As fear of a conflict with Iran rises, Democrats want to make clear that they will not support any offensive military action against the country unless there is prior authorization from Congress. But they have already come to the realization that their message will have little practical effect, as the Republican-led Senate won’t pass a duo of Democratic measures.
Last week, the Democratic-led House passed a bill that included a provision to repeal the post-September 11 authorization for use of military force, which the Trump administration may use as a legal justification for a war with Iran. This week, Senate Democrats have pressured Majority Leader Mitch McConnell to require congressional approval to fund any such conflict as an amendment to the annual, must-pass defense policy bill.
Neither effort is expected to succeed, leaving Democrats with few remaining options to influence the Trump administration’s Iran strategy.
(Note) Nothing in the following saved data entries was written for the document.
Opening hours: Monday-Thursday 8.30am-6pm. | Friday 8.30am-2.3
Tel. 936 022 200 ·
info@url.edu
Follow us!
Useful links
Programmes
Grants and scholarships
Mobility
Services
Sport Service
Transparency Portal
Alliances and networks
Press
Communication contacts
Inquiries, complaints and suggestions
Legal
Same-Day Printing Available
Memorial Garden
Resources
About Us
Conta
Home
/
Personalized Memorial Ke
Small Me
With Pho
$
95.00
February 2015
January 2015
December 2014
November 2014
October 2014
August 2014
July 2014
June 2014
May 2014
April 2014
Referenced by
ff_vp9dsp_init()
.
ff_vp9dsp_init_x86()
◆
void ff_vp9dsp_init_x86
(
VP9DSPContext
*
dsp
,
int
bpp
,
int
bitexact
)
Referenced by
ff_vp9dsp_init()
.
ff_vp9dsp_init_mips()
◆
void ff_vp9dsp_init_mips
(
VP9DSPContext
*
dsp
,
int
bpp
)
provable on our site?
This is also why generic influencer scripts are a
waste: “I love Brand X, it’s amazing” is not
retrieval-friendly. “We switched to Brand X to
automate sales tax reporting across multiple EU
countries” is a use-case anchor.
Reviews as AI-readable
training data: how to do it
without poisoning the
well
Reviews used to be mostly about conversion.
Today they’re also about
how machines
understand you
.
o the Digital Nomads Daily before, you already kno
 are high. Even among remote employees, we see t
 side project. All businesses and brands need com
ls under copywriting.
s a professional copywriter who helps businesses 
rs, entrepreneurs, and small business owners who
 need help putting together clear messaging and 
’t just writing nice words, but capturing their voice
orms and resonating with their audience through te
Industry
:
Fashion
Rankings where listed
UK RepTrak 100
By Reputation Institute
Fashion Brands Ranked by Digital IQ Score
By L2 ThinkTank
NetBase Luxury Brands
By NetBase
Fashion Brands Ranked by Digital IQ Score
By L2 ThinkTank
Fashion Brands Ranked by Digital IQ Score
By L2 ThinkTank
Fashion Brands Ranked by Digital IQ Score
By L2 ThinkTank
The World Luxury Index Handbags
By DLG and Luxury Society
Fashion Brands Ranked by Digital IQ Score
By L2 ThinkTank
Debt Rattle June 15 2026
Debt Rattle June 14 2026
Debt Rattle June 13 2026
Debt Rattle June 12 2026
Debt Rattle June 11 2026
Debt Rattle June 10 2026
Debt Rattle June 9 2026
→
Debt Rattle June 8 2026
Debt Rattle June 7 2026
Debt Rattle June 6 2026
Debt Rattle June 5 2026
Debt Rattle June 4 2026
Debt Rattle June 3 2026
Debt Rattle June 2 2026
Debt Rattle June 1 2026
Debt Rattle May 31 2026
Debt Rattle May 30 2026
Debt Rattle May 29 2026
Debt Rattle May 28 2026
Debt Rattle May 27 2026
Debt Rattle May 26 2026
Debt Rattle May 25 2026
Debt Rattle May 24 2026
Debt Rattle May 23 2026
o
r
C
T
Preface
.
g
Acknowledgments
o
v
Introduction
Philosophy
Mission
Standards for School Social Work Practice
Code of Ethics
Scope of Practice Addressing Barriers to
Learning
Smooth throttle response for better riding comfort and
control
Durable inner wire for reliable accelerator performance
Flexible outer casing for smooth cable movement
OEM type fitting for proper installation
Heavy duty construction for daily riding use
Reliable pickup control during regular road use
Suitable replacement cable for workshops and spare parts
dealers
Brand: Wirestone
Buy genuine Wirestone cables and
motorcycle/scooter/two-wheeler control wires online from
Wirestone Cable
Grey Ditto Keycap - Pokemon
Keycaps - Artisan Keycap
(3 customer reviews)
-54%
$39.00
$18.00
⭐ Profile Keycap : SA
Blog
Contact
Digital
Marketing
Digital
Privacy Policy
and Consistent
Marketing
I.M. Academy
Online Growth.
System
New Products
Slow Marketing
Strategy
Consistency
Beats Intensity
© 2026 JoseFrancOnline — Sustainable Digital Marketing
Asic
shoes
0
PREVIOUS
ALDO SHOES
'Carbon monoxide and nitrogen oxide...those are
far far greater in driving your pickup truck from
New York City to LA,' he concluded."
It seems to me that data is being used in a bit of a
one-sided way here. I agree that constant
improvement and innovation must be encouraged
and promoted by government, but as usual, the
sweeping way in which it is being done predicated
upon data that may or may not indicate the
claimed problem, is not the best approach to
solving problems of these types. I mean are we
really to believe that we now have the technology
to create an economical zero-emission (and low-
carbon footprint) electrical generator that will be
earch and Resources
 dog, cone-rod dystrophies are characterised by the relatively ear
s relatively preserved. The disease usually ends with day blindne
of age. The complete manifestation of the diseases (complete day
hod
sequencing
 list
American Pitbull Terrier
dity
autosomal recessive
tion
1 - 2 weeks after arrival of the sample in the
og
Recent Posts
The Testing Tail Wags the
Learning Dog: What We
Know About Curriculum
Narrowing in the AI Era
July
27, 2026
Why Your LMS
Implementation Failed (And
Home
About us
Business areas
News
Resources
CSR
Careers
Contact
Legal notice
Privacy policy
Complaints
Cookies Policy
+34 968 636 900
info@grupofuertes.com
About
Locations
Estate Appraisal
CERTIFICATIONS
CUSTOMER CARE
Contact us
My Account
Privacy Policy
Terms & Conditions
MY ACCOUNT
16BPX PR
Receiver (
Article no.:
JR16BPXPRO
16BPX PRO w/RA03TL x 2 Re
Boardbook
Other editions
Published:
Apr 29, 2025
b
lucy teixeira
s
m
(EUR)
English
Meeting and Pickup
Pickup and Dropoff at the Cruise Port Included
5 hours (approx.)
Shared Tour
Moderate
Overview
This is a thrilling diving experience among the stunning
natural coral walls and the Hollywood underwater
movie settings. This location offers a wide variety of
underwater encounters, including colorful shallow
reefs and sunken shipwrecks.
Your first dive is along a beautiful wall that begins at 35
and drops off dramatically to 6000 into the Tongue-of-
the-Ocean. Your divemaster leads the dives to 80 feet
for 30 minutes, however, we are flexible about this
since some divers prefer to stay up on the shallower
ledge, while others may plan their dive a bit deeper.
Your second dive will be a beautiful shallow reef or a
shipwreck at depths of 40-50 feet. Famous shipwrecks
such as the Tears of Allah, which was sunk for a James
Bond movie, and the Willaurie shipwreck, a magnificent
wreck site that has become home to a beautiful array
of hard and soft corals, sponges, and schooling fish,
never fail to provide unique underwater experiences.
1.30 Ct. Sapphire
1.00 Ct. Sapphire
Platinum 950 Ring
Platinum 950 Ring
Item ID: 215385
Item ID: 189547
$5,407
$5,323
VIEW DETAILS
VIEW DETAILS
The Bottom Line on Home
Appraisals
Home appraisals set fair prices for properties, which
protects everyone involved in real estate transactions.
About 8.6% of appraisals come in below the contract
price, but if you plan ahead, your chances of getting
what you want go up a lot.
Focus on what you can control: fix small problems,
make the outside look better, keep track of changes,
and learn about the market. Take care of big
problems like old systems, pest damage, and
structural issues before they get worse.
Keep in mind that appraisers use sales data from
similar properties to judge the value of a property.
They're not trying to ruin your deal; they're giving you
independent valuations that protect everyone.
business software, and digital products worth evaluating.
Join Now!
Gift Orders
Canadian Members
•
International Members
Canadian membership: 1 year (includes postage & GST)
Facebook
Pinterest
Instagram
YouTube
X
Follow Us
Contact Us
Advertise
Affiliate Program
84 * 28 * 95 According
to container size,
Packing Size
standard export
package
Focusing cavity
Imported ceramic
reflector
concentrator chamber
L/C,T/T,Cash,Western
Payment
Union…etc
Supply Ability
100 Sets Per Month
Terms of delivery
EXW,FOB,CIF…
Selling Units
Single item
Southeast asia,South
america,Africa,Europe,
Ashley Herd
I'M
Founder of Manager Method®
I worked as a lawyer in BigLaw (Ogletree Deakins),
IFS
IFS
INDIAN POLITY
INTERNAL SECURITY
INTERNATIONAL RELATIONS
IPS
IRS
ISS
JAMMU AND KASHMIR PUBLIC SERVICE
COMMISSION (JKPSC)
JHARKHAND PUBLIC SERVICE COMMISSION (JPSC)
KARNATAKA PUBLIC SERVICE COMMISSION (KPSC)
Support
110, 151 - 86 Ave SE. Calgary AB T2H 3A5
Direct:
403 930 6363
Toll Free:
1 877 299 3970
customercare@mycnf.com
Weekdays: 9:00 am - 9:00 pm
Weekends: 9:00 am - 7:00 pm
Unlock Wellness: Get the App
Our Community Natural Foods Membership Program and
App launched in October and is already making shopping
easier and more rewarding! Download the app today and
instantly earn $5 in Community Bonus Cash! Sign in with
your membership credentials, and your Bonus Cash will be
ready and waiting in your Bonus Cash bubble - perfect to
Senate Democrats are weighing whether to block the National Defense Authorization Act if they are not allowed a vote on a bipartisan amendment requiring congressional consent for military action against Iran.
“Escalation happens very quickly in the Middle East,” said Senate Minority Leader Chuck Schumer explaining why Democrats want to limit President Donald Trump’s abilities. “Without a steady hand at the helm, without a coherent plan or strategy — things the President has lacked since the moment he took office — the danger of bumbling into war is acute.”
It’s not clear if Schumer could hold all 47 members of caucus together against the bill. Several moderate Democrats, especially those in swing states, might not want to vote against the NDAA because it typically has broad bipartisan support and this year includes a pay raise for service members.
The Iran amendment was written by Sen. Tom Udall, a Democrat from New Mexico, and co-sponsored by several Democrats and two Republicans, Sen. Rand Paul of Kentucky and Sen. Mike Lee of Utah. It would prevent funds in the NDAA from being used to carry out military strikes.
But in a sign it would fail, McConnell said he would “strongly oppose” the Udall amendment, arguing it would “pre-emptively tie the hands of our military commanders, weaken our diplomatic leverage, embolden our adversaries and create a dangerous precedent.”
He said “nearly every president has utilized limited use of force against adversaries” without “preauthorization from Congress” and that “no one is calling for majority military operations” against Iran.
Schumer pushed back on McConnell’s argument saying the Kentucky Republican had “deliberately distorted” the impact of the amendment and said it “would not diminish our military’s ability to respond to a provocation of war or act in self-defense.”
McConnell ultimately said he would not oppose having a vote on the Udall amendment, knowing it was unlikely to attract enough votes needed to pass.
A separate, Democratic-led effort in the House to repeal the post 9/11 AUMF also looks likely to fail in the Senate.
Rep. Tom Malinowski, Democrat of New Jersey, told CNN that his party faces a “dilemma.” Democrats believe the 2001 AUMF does not apply to a conflict with Iran, but they also know the administration could skirt a debate over congressional authorization if the US acted in response to a provoked Iran.
“While in principle it’s a good idea, and it offers us a way of making it clear that we’re not supportive of their strategy, I don’t think it would have any actual effect on the ability of hardliners in the Trump administration to carry out what I think their strategy is,” said Malinowski.
“It would not be appropriate I think for the Congress to prevent the President from acting in self-defense,” he added. “So that leaves us with a dilemma.”
House Armed Services Committee Adam Smith said the fight was part of a long struggle between the White House and Congress over the use of military force.
“I think we’re concerned that an 18-year-old law that was set up originally to go after specifically the people who attacked us on 9/11 has been used very broadly to expand presidential military power,” Smith told CNN.
“Now repealing the AUMF does not solve that problem,” said Smith. “Presidents have an expanded view of what they can use the military for and Congress needs to battle to retake our ground, but that’s a decades if not centuries-old battle.”
Smith added that Congress should not pass new legislation to provide Trump with new authority to go to war.
“God no,” he said. “We don’t need to give him more power.”
CORRECTION: Sen. Tom Udall’s name has been corrected in this story.